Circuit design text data
[Start of section]

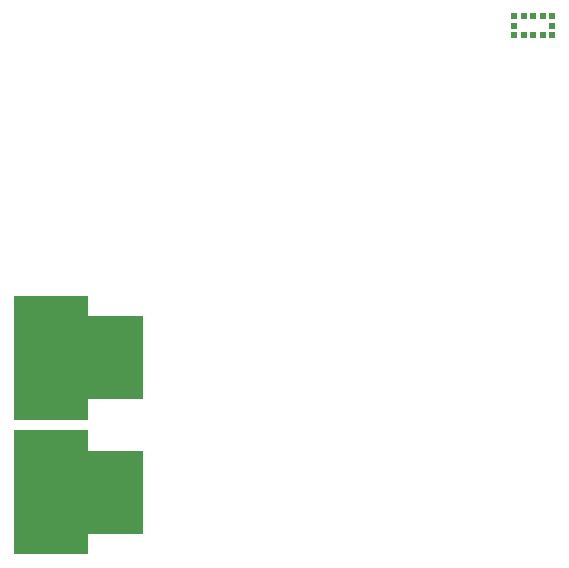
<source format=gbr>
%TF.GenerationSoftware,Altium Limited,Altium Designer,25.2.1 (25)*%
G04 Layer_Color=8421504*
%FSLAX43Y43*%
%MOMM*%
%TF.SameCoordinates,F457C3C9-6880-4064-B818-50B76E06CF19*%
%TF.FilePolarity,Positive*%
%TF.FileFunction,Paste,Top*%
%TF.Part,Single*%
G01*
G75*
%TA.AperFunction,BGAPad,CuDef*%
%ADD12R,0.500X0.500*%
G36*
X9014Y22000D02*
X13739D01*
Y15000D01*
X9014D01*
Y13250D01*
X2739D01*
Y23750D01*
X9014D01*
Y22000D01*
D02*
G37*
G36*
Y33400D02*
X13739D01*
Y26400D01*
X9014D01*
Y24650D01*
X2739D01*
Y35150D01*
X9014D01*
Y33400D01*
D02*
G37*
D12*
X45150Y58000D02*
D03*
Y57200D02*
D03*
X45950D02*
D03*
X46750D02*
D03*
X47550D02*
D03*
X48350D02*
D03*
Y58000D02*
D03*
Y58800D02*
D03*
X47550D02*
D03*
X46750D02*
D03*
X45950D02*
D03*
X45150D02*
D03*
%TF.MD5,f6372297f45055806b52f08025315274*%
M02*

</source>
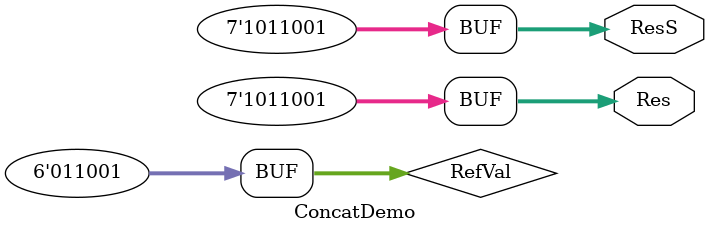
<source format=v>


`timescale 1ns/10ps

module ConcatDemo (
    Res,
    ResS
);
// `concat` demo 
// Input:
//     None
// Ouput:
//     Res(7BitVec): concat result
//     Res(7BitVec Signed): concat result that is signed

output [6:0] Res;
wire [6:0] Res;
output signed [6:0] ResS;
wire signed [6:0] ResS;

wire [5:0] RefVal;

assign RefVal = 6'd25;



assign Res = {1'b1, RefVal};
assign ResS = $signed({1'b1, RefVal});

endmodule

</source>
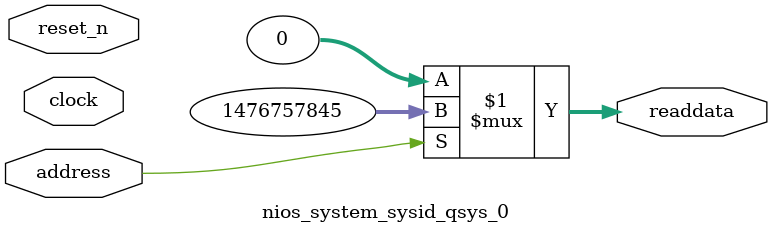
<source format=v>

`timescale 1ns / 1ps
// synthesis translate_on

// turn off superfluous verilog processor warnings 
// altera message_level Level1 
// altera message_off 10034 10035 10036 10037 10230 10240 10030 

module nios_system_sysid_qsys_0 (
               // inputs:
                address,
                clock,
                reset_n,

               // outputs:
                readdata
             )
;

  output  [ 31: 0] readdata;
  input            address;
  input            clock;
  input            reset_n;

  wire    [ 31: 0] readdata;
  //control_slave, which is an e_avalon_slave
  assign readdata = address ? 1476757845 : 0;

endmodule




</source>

[End of section]

Description of the task:
Reply with one number, the count of lines in the data that contain "assign".

Written answer:
4